_ABOUT THIS TASK_: Repeat every line below exactly as it reads.
** Opening EXERCISE INPUTS block **
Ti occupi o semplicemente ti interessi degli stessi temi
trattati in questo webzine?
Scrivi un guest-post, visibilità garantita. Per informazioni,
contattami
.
** Closing EXERCISE INPUTS block **
_SOLUTION TO THIS EXERCISE_:
Ti occupi o semplicemente ti interessi degli stessi temi
trattati in questo webzine?
Scrivi un guest-post, visibilità garantita. Per informazioni,
contattami
.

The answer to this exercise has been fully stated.